The attacks on Wolfowitz only put on display the bank's smaller role and need for reform.

Rich-nation taxpayers who care about the world's poor ought to ask if they still get their money's worth from the World Bank. For months, the bank's inherent problems have been on display as its board and staff attacked its president. Last week, Paul Wolfowitz finally had to resign.

The bank was on trial as much as he was. The confrontation only opened the world's eyes to the smaller role the bank now plays in fighting poverty. Indeed, since the bank's beginning after World War II, many other ways of helping the poor have developed and shown their worth.

Private aid from nongovernmental organizations and religious groups, as well as big-money philanthropy and "social" investment funds, are now effective in supporting such ventures as education or water projects.

Many bilateral aid programs are larger, and lately they have rewarded only nations that are well governed. Regional finance institutions, such as the Asian Development Bank, are more sensitive to local needs than their bigger sister.

And aid recipients are themselves growing stronger. China and India alone, after turning toward open markets, have uplifted a third of humanity in their populations.

Most of all, global capital markets are more able to give high-risk loans to poor nations. The World Bank's annual outflow of about $22 billion is minor compared with the nearly half-trillion dollars in private capital flows to poorer nations in 2005. More than half of the bank's money has gone to "middle income" countries, while its rich members are more reluctant to give to the bank's grant program.

The bank's thousands of employees, of course, are well experienced in fighting poverty. That talent should not be lost. But their work is diminished by internal conflicts and bureaucratic lethargy, bred in part by outsized salaries.
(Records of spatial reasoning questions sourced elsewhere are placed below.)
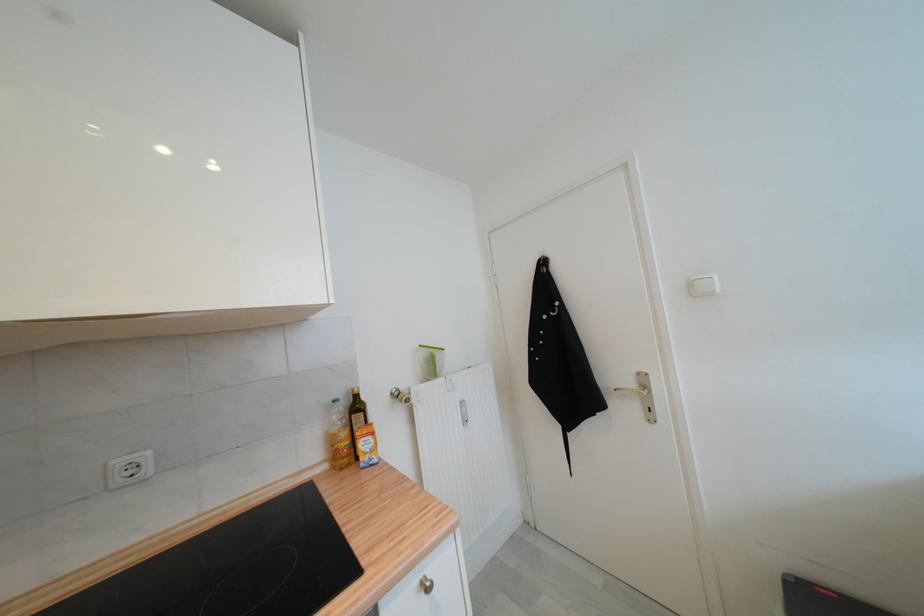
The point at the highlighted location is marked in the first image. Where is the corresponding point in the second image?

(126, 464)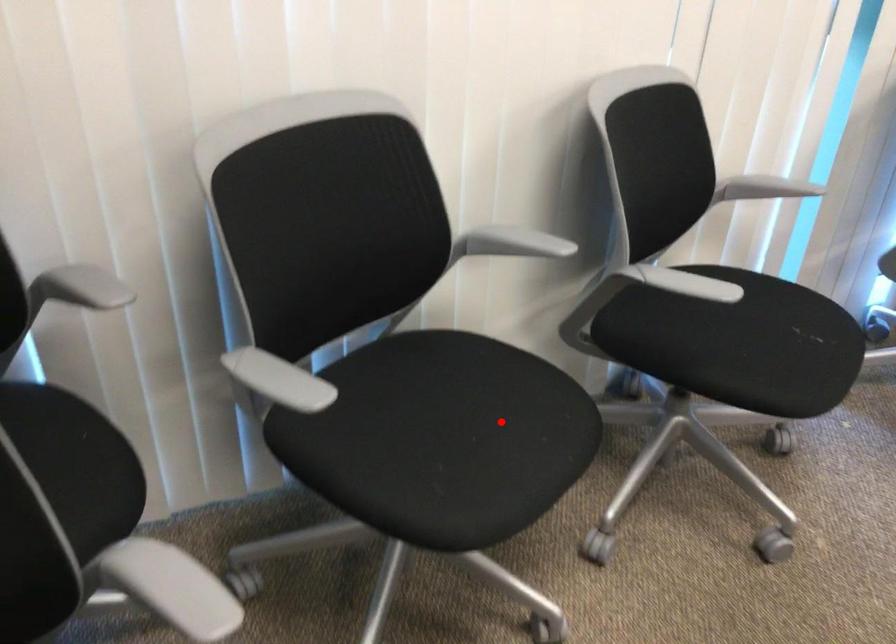
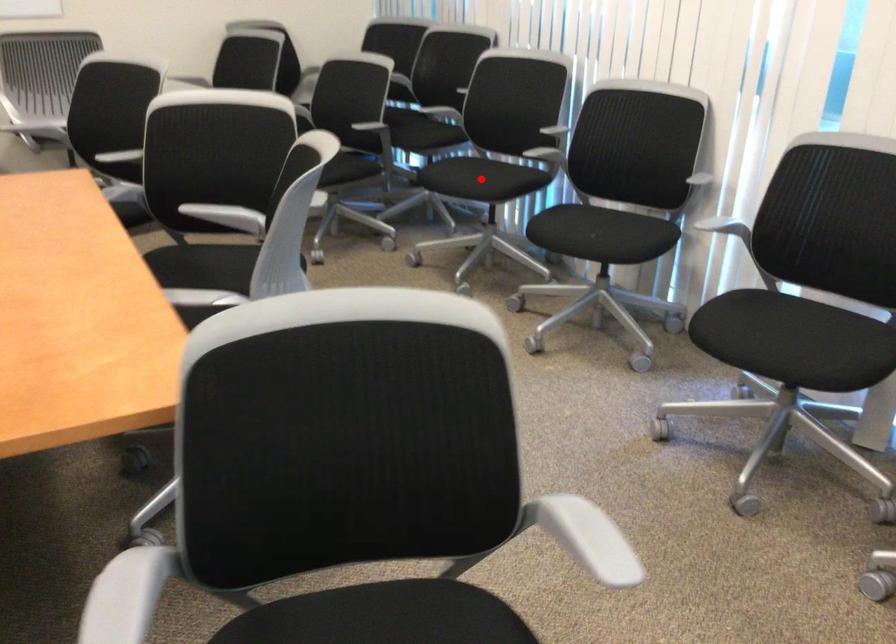
I am providing you with two images of the same scene from different viewpoints. A red point is marked on the first image and another point is marked on the second image. Does the point marked in image1 correspond to the same location as the one in image2?

Yes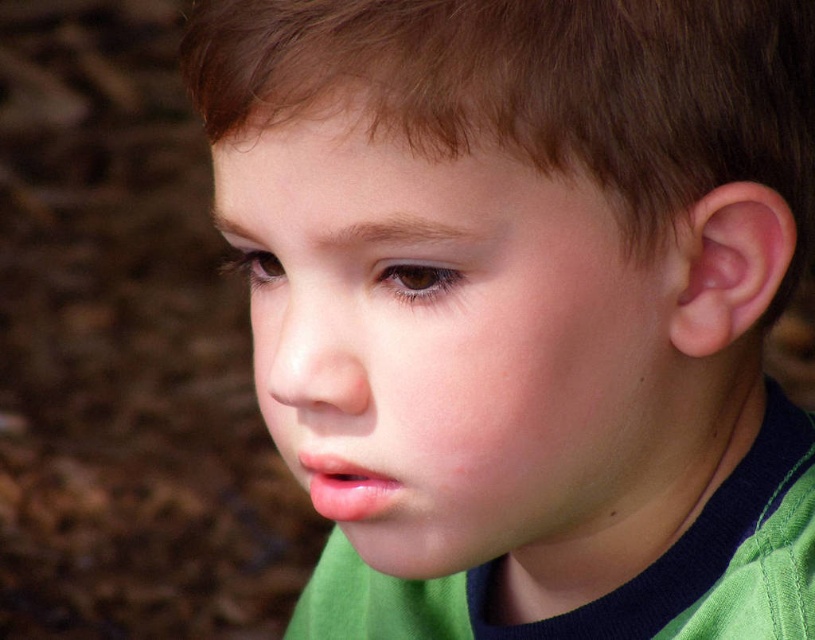
Question: Which point is farther to the camera?

Choices:
 (A) (285, 83)
 (B) (598, 422)

Answer: (B)

Question: Does smooth skin face at center appear on the right side of brown matte hair at upper center?

Choices:
 (A) no
 (B) yes

Answer: (A)

Question: Does smooth skin face at center lie behind brown matte hair at upper center?

Choices:
 (A) yes
 (B) no

Answer: (A)

Question: Is smooth skin face at center smaller than brown matte hair at upper center?

Choices:
 (A) no
 (B) yes

Answer: (A)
Most of all, the bank's executive board remains at odds over the bank's future.

That was made clear in disputes over Mr. Wolfowitz's policies during his two years at the helm – and in how the board advised him in promoting his companion at the bank and how it pushed him into resigning over the incident. In the end, the board had to accept that Wolfowitz, who admitted mistakes, had not acted unethically or in bad faith in the incident. But his reputation as well as the bank's has been severely injured.

This debacle has prompted a probe of the bank by the US House, and the US and Europe remain at odds over how to select a new bank chief. All this, and the bank's diminished role, calls for wholesale reform, with a special need to be vigilant about the Wolfowitz campaign against corruption in poor nations.

It's tricky business to aid the world's poorest when a nation's leaders are corrupt. Some countries prosper overall despite rampant corruption. But many of their poor often lag far behind. In a few countries, new wealth only creates a disparity that breeds resentment, and sometimes terrorism.

If anything positive can come of Wolfowitz's exit, let it be a root-and-branch rethink of a bank that's proved its worth in the past but needs to prove it again to have a future.